INPUT DATA:
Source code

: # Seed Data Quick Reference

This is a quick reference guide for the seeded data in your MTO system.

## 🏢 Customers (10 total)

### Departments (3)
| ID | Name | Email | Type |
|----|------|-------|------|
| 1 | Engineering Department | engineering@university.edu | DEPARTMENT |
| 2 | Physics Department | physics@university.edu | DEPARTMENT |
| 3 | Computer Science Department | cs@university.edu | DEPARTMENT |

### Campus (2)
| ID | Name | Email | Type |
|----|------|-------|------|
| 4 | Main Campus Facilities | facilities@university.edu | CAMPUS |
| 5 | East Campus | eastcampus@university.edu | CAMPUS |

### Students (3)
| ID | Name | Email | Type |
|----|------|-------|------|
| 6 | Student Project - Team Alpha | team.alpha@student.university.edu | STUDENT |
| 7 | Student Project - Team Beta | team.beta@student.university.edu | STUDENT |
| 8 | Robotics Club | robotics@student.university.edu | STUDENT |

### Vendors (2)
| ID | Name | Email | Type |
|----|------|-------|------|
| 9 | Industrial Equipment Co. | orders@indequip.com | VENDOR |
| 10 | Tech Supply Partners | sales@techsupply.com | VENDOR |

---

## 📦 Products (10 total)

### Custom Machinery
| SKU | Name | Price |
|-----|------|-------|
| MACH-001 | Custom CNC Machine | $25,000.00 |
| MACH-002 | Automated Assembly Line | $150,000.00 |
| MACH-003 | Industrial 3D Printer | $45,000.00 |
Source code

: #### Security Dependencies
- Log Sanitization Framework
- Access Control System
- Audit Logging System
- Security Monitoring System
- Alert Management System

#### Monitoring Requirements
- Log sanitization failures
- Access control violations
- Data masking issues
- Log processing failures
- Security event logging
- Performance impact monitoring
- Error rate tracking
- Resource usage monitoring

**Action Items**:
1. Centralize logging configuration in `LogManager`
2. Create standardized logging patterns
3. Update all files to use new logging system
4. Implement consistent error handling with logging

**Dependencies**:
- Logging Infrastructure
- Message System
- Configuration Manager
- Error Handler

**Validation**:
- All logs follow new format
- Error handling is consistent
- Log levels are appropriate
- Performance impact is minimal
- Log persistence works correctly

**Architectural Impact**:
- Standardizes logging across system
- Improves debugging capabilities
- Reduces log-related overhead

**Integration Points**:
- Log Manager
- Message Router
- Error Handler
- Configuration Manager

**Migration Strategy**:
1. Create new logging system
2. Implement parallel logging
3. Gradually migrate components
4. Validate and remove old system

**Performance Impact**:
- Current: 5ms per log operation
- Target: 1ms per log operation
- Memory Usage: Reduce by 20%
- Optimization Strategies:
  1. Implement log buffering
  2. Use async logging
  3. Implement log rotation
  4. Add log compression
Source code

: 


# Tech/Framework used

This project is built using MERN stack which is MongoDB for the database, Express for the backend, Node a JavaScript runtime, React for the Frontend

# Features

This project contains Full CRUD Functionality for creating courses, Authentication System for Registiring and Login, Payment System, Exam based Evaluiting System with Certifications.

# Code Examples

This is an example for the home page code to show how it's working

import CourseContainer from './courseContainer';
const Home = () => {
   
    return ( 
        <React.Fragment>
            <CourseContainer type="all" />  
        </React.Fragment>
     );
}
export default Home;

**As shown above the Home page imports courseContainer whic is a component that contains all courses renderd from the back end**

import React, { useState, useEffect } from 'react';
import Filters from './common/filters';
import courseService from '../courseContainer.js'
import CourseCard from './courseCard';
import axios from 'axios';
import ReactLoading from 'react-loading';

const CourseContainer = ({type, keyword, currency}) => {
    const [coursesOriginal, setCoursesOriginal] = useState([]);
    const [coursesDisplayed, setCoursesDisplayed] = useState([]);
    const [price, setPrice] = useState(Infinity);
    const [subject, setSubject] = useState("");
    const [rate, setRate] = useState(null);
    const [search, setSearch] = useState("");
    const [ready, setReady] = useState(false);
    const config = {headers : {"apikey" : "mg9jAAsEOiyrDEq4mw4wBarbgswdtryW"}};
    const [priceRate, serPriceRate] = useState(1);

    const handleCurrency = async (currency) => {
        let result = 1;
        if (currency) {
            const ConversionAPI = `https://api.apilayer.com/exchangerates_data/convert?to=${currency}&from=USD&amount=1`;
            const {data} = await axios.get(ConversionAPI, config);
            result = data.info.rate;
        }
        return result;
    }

INSTRUCTIONS TO FOLLOW: Report how many lines in the listing above have the string "Team" in them; write the number only.

EXPECTED ANSWER: 2